De repente a moça resolve ir ao toilette, sim, porque bacana não usa banheiro e nem sequer o toalete aportuguesado, é toilette francês, como o champagne, com biquinho e tudo. E foi já empunhando uma champanhota que eu comecei a escutar uma conversa entre duas senhoras muito bem vestidas.
— Você acredita que outro dia saiu uma nota no jornal que eu tinha viajado para Paris? Vê se pode, é muita desinformação dessa gente. Desde quando rico viaja? Quem viaja é pobre, rico passa é temporada — contou a mais alta, com uma cara muito branca e já bastante esticada.
— Isso é uma falta de respeito — retrucou a outra, uma gordinha à la Botero.

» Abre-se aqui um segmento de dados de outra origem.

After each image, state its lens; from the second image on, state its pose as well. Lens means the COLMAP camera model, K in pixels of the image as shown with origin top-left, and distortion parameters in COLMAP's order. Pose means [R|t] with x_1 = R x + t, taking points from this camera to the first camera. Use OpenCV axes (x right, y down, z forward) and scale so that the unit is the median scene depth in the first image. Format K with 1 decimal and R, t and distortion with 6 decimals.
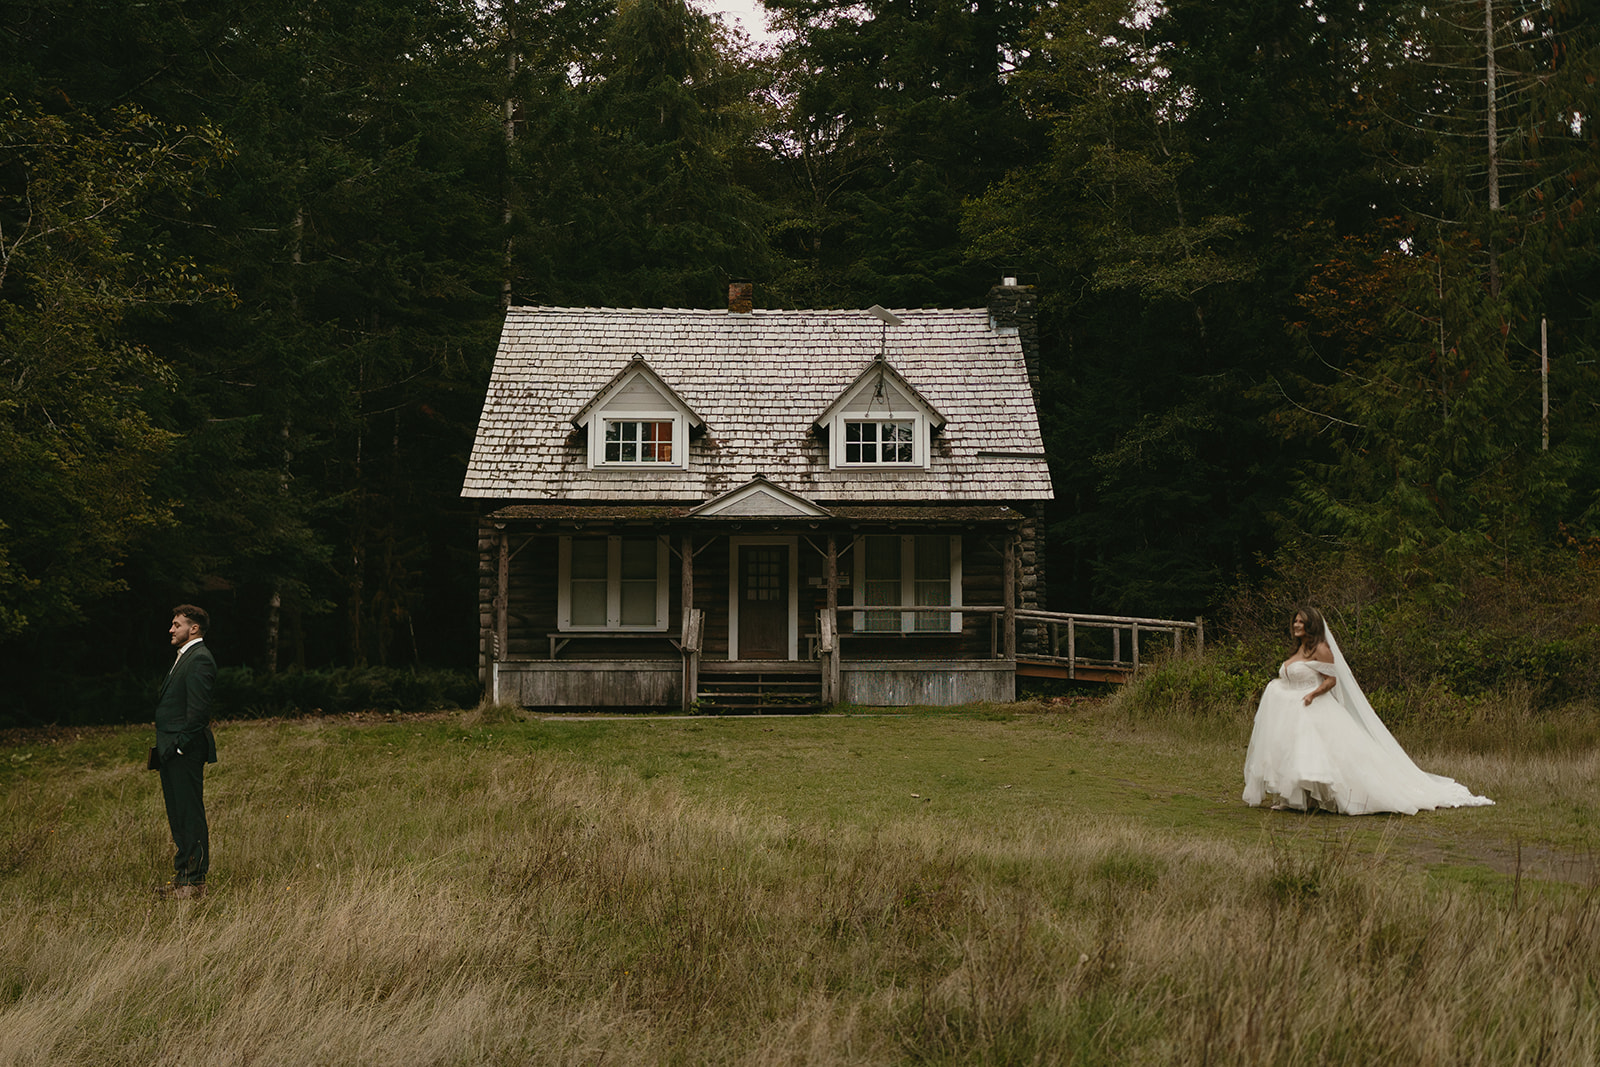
lens RADIAL K [[1635.8, 0, 800.0], [0, 1635.8, 533.5], [0, 0, 1]] dist [0.007345, 0.006140]
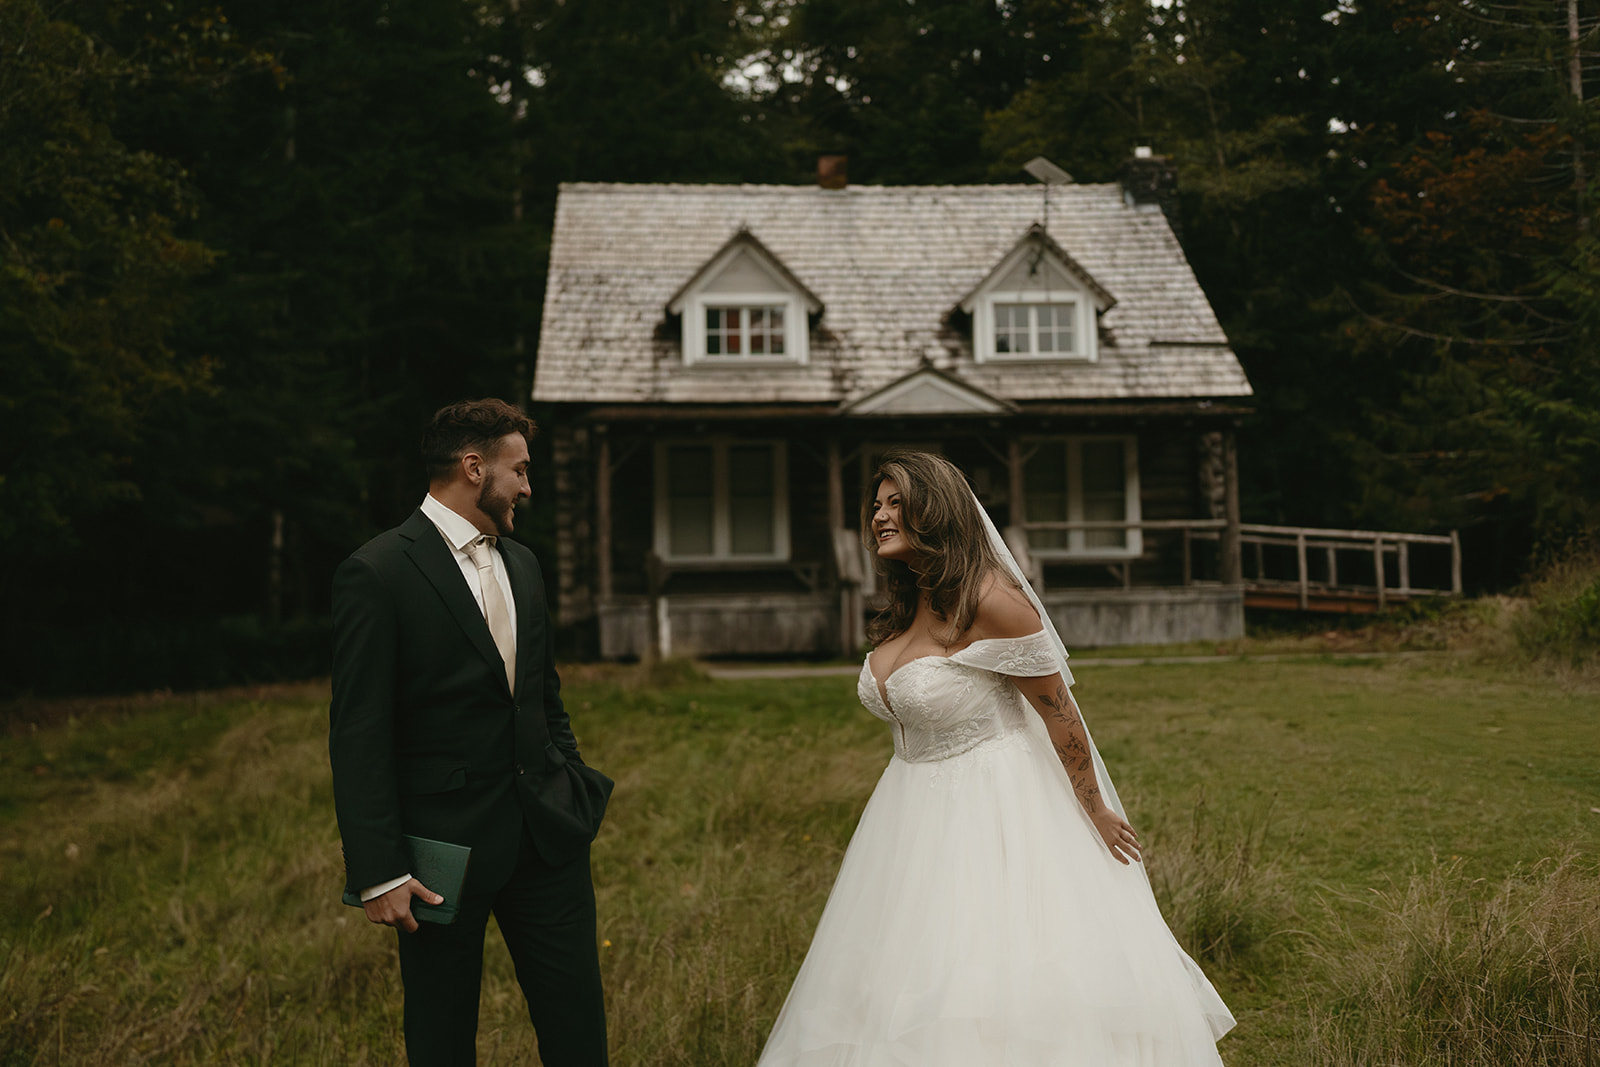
lens RADIAL K [[1531.5, 0, 800.0], [0, 1531.5, 533.5], [0, 0, 1]] dist [-0.001004, 0.001639]
pose [[0.998977, -0.016182, 0.042215, -0.104027], [0.014783, 0.999337, 0.033261, 0.019769], [-0.042726, -0.032603, 0.998555, 0.225656]]
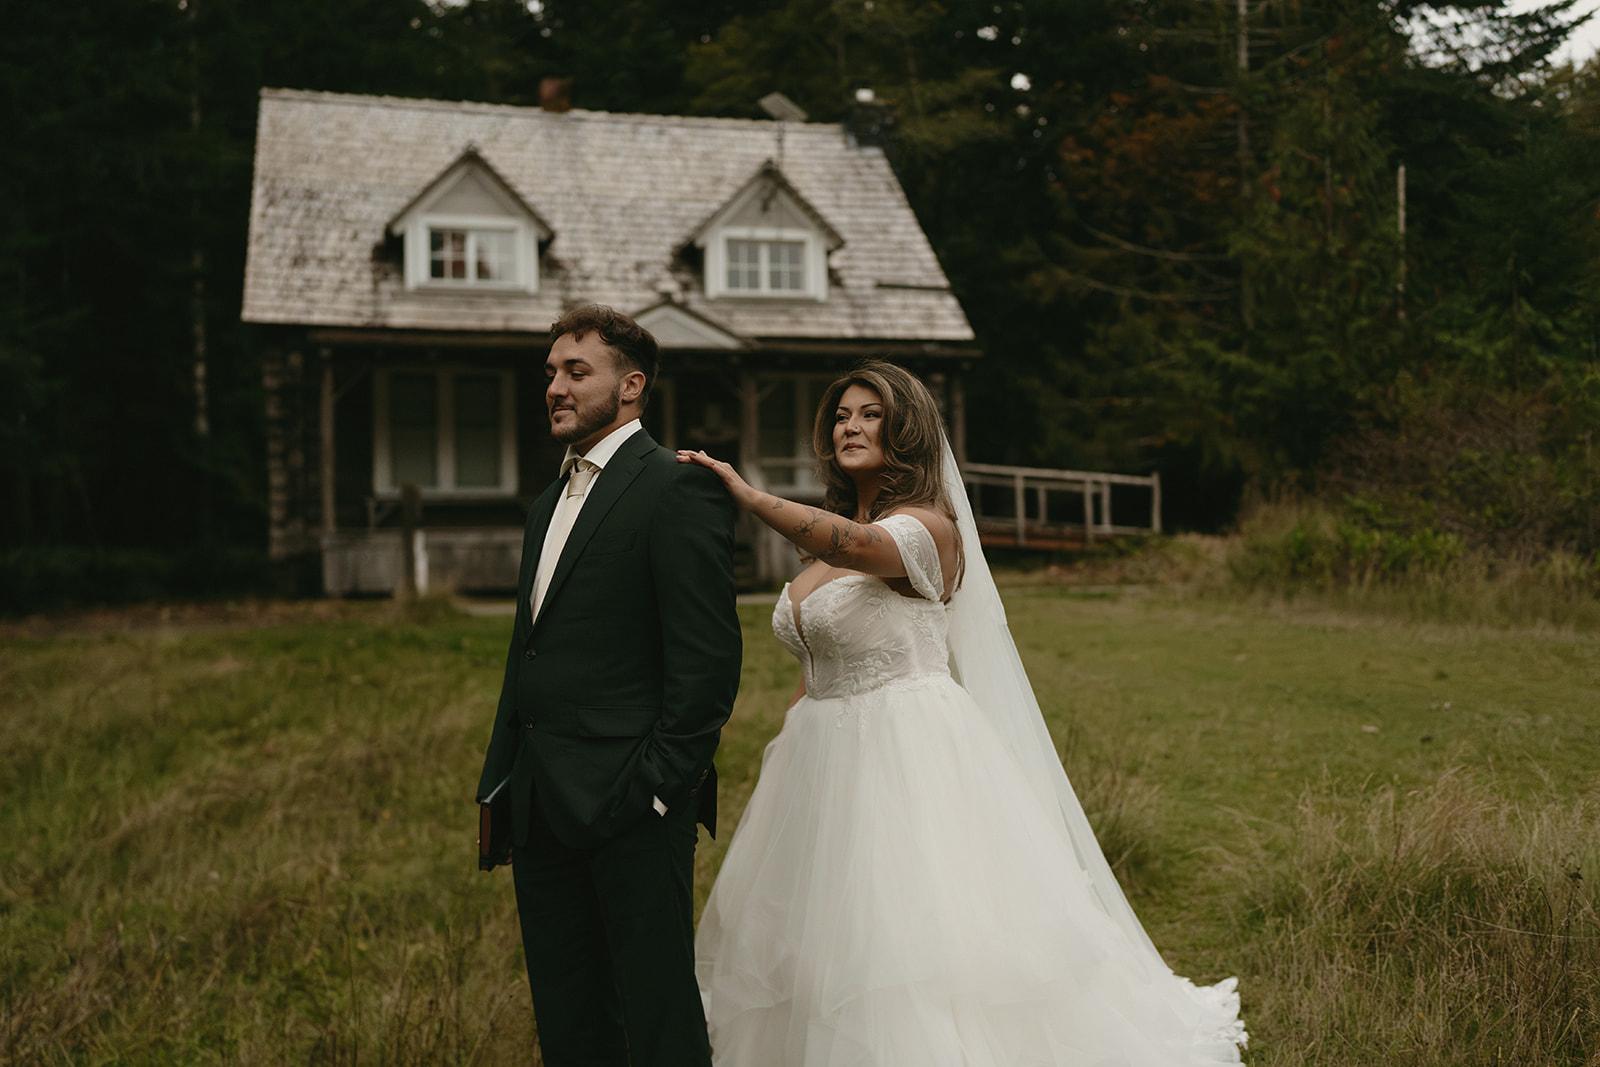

Achei aquilo curioso. Nunca tinha pensado sobre aquela temática tão fundamental para o destino da humanidade. Eu já estava viajando em outra conversa sobre as safras de vinhos, uvas nobres, charutos e carros — sim, porque pobre viaja, não passa temporada — quando ouvi aquela voz que parecia a da mulher chata daquele palhaço do anúncio de cerveja ruim. Ela era bonita, usava um escarpim de sola vermelha do Christian Louboutin e um vestido Dolce & Gabbana. Como eu sabia desses detalhes? Simples, as duas outras mulheres já haviam criticado seu modelito.
— Na última vez que você esteve em Dubai não ficou com a sensação de que a cidade está melhor?
A pergunta absolutamente inusitada me fez ver que realmente alguma coisa deveriam ter botado na minha bebida. O que levaria alguém nesse mundo perguntar sobre as minhas impressões de uma cidade que não pretendo conhecer nesta vida, que está na última prateleira da lista de prioridades?
Pensei em inventar uma história qualquer, mas não sei nada sobre Dubai. Olhei em volta tentando me desvencilhar daquela situação enquanto ela esperava curiosa a minha resposta sobre a Meca do consumismo. Não, definitivamente aquilo era um pesadelo, a moça não saía do banheiro e minha cabeça começou a girar. De repente meus pés gelaram.
Uma voz ao fundo repetia meu nome. Era Gomes, o garçom, e o frio nos pés era da água, o sinal definitivo de que o estabelecimento tinha que fechar. Preciso parar com essa mania de cochilar no botequim.